How to find cool baby furniture
Some of the first things to buy when finding out a baby’s on the way is furniture for the nursery. The good thing about it is you’ll have plenty of time to decide on your purchase, since there isn’t any little person to take care off while browsing the internet for the nicest items available.
The bad part is that there’s quite a lot of furniture items to consider, meaning bassinets, cribs, mattresses, baby high chairs, changing tables asf, who can punch quite a hole in the family budget if taken together. Furthermore, safety is of particularly higher concern than if you’re shopping for adults. No one wants to add fire or chemical poisoning hazards to a nursery. (That’s why, our first recommendation is to stay away for Chinese made products, if possible. They have a certain reputation for a reason)
If money’s not an issue then you can have a look at all the “smart” products available. Yes, the coolest nursery furniture right now comes with integrated sensors that record the baby’s sleeping patterns, temperature, skin conductivity etc. etc.
After consulting the best baby furniture reviews and looking through the products available for sale, we’ve compiled a few of the things to be mindful of when buying for a nursery.
How we chose the coolest baby furniture
If there’s no bassinet available, this is where the baby will sleep from day one until he reaches two or three.
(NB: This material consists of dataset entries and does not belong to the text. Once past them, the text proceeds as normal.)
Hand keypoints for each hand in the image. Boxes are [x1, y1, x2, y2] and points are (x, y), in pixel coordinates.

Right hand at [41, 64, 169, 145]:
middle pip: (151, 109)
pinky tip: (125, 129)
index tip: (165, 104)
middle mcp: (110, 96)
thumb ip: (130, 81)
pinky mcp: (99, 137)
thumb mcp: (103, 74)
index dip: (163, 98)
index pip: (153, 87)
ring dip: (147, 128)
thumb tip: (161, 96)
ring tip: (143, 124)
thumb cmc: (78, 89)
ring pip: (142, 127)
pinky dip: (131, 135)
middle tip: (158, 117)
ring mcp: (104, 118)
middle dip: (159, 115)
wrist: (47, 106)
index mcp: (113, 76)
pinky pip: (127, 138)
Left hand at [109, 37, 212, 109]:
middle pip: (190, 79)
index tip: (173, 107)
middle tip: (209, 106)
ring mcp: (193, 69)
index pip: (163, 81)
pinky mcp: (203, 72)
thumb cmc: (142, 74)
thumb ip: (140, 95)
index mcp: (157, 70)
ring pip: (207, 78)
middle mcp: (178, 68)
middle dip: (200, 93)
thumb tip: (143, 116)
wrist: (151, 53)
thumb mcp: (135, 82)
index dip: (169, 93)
It’s important that the crib isn’t rickety and appears sturdy in the shop since a 3-year-old will likely put it through its paces.
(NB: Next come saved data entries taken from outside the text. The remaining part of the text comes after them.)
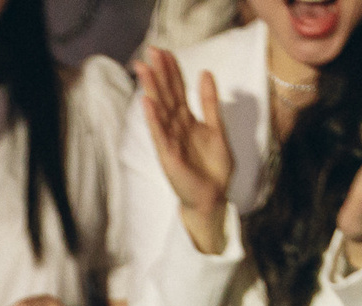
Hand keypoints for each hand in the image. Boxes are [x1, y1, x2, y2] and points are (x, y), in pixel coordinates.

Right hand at [137, 48, 232, 253]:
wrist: (213, 198)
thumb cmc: (214, 168)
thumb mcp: (217, 128)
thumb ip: (210, 102)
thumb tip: (205, 72)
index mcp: (187, 121)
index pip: (177, 90)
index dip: (172, 71)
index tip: (165, 51)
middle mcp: (175, 128)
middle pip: (166, 95)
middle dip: (158, 73)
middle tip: (151, 51)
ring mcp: (169, 141)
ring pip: (160, 110)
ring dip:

Newer models are constantly updated to meet the latest in US safety regulations, so they should be fairly safe to use, regardless of price. What to be particularly wary of is cribs with a movable side that drops for easy access. This can become a safety hazard by getting accidentally detached and the trade-off in convenience might not be worth it.
Crib bumpers, which are basically paddings that go around the inside of the crib, have recently fallen out of favor with organizations like the American Academy of Pediatrics, which report that this feature might increase the risk of SIDS (sudden infant death syndrome).
Cheaper baby cribs aren’t necessarily less safe. While a lower price does correlate with more product recalls, not all manufacturers of affordable products have a poor track record in this regard. Make sure to check the specific company you intend to buy from on sites like SafeProducts.gov before dismissing their product as cheap. This, of course, applies to every type of product, from diapers to baby strollers.
Just like adults, sleeping babies require firm support. There’s a choice to be made between innerspring and foam mattresses here, with downsides and benefits provided by each.
Foam mattresses are usually lighter, which makes changing the sheets easier. They come in a wide range of thickness and density, with slimmer and firmer ones being somewhat safer since they reduce the risk of entrapment.
A coil or innerspring mattress tends to keep its shape longer than a similarly priced foam product. Manufacturers use the number of coils and the gauge of the wire inside the mattress as a metric firmness. Look for products that have at least 135 coils, with a gauge of 15.5 or lower for optimum quality.
Bassinets and cradles
Parents working on a budget can feel free to skip this category since bassinets are not absolutely necessary and only usable for a couple of months.
What they will be missing on is a good deal of convenience, since a bassinet, especially a wheeled one, allows for the infant to be moved anywhere around the house and kept close to mom and dad.
High-end products of this type come with a few interesting features, such as vibrating cradles and sensors to record the baby’s sleep.
Cheaper ones might be worth considering if there isn’t enough space in the parent’s bedroom for a full sized crib since all good doctors recommend for the infant to sleep next to the mother for the first months of life.
As a safety precaution, it’s always important to check for the mattress of a bassinet to be firm enough before buying. It’s a general rule that the infant’s sleeping surface must not be too soft and fluffy bedding can pose a risk of suffocation.
Another piece of baby furniture that can potentially add convenience to a new parent’s life is the changing table. It always features guard rails and a baby strap, with more pricey models doubling into baby dressers for extended use (standard ones are safe to use from day 1 to around 2 years).
According to the American Academy of Pediatrics, the rail must be at least 2 inches tall and to cover all sides for adequate safety. A hand must be always kept near the infant when on an elevated surface and the table must be carefully checked not to wobble.
Rockers and gliders
For parents who want to add an old-times charm to the nursery, a rocking chair would be the way to go. These pieces of furniture don’t usually have any specific adaptation for nursery use, they just provide a fun way to rock your baby.
These are not to be seen as redundant, however, since babies seem to derive so much enjoyment out of the rocking motion that even budget parenting guides usually recommend them.
Gliding chairs represent a modern variation, specifically intended to offer a leaner, wavy motion that infants seem to particularly enjoy. Their value is somewhat increased by the potentially long term use these provide.
High chairs make feeding much easier once the baby can hold his own head up. What to look for when buying one is sturdiness and stability, since you can bet that its occupant will be constantly moving around.
Good bracing is important but not nearly as important as the parent’s ability to swiftly remove the baby if the need were to arise.